INSTRUCTIONS:
1. Using the forum thread on land in Hungary, answer each question:
(a) What is the area of the land the son bought?
(b) In what year was building permission granted?
(c) What zoning percentage did the reply find its plot had been re-zoned to?
2. Reproduce the passage of the forum thread on land in Hungary from "Yes, there's a" to "to be legal.", unaltered.

SOURCE EXTRACT:
%%

Land in hungary

Hi there, my wife is Hungarian her son has resently bought an house and land of 900m2 with planning for another house within the land, it's our intention to build a house for us to moved to. Building permission was in 2004 so we think has expired, upon consultation with a Arcitec he says the land is still as one and can not be separated due to it being under 720m2, so the house we can build will be too close to the existing house and it would difficult to sell on later if things change. Is this so can anyone help thanks

Yes, there's a minimum plot size. 

Permission is 5 years if I remember correctly so you have to start again in the planning system.   You need to check the zoning % to see how dense your proposed development can be.  You can get the area plans at the local government.   In our case we thought it was 25% as everywhere else is but when we finally got the zoning information, we found it was re-zoned to  20% but no-one knew.  In our case, it totally stuffed our plans to modify our outbuildings to be a garage/workshop.  We're short only 8m2.  If it was 25% we would have had enough to be legal.

%%

DATA SHOWN:

%%

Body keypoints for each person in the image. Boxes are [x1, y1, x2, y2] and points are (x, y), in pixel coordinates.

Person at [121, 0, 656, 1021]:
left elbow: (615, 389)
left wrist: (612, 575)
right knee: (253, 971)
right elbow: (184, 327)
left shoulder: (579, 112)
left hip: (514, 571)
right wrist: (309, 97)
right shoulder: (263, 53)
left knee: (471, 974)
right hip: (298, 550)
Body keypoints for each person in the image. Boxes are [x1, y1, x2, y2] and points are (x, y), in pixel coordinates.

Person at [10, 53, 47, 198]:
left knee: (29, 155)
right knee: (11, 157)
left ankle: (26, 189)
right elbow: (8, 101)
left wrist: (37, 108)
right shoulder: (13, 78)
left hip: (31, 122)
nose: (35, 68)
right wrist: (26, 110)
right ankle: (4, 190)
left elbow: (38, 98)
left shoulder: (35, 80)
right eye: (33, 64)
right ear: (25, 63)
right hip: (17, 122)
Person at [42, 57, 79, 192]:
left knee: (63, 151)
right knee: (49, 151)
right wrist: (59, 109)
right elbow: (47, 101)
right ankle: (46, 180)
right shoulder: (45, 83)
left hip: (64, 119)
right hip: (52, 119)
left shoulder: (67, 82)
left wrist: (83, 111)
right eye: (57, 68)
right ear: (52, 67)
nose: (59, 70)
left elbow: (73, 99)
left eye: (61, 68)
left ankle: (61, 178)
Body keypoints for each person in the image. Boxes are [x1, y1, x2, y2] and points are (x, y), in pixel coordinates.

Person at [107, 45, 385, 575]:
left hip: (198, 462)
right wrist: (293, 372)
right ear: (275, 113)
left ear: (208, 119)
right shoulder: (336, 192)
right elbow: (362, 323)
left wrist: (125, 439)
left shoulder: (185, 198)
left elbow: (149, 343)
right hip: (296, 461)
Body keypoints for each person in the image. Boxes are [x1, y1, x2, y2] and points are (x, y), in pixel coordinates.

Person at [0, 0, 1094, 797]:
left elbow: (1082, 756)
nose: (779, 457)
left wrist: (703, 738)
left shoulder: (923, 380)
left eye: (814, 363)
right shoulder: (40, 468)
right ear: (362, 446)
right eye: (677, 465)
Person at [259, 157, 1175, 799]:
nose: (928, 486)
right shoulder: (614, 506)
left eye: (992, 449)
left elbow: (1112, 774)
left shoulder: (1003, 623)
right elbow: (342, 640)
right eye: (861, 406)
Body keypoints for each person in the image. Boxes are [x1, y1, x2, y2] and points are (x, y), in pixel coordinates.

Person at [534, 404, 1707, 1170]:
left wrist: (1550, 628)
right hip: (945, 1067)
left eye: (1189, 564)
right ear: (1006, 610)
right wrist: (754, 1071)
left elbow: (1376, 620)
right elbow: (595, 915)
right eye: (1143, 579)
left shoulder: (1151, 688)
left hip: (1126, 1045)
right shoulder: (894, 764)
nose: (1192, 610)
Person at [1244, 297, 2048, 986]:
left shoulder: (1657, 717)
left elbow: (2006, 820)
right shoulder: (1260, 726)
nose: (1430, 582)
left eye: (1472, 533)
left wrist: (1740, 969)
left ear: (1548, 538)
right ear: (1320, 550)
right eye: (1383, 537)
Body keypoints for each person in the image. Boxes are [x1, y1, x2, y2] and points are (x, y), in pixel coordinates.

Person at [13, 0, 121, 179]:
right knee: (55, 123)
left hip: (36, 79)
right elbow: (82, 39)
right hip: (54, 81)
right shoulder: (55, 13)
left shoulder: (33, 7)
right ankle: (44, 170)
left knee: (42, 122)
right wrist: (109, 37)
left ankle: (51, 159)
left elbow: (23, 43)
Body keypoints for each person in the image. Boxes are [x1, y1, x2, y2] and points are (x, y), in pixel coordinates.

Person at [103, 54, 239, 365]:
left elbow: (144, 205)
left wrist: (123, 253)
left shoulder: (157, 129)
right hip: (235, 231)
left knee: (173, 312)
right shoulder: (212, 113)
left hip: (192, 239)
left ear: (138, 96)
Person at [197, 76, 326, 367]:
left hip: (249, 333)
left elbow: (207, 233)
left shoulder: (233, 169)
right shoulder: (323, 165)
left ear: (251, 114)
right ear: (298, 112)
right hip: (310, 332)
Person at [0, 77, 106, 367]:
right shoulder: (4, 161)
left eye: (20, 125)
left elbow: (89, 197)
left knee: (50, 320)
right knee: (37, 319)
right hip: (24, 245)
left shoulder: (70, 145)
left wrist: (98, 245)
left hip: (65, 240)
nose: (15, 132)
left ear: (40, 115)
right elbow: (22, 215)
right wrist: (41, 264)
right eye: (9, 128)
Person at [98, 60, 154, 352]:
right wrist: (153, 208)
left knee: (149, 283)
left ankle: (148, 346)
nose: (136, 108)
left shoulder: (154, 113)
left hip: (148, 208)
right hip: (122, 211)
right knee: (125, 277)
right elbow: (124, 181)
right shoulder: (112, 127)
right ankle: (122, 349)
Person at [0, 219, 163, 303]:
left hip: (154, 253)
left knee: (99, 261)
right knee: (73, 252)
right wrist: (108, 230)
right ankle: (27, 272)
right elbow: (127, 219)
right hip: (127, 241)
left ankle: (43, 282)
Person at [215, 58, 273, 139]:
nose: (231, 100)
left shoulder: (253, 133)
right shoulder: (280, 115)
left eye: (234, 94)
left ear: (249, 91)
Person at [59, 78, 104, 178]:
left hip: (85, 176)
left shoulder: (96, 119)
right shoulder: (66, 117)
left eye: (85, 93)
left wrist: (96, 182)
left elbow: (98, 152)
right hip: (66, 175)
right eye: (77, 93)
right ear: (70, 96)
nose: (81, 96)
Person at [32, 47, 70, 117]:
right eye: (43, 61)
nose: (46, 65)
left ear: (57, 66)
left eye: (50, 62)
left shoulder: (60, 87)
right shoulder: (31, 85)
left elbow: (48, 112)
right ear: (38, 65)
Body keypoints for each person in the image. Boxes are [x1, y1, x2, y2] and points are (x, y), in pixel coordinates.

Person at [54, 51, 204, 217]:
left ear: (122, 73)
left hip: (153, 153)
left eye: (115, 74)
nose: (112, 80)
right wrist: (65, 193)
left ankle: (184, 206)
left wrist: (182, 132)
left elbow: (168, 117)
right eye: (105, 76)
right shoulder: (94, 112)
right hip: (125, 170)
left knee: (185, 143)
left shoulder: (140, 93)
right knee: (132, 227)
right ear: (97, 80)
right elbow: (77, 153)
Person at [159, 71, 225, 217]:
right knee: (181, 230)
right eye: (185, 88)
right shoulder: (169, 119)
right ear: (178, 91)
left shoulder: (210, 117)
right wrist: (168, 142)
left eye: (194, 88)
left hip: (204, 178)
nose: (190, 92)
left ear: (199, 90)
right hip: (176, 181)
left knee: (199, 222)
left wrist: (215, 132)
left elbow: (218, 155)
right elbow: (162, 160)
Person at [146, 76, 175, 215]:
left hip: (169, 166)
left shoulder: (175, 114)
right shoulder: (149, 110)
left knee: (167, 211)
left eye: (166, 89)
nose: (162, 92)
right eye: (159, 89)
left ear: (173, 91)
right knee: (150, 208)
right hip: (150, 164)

%%

ANSWERS TO THIS EXERCISE:
1.
(a) 900m2
(b) 2004
(c) 20%

2.
Yes, there's a minimum plot size. 

Permission is 5 years if I remember correctly so you have to start again in the planning system.   You need to check the zoning % to see how dense your proposed development can be.  You can get the area plans at the local government.   In our case we thought it was 25% as everywhere else is but when we finally got the zoning information, we found it was re-zoned to  20% but no-one knew.  In our case, it totally stuffed our plans to modify our outbuildings to be a garage/workshop.  We're short only 8m2.  If it was 25% we would have had enough to be legal.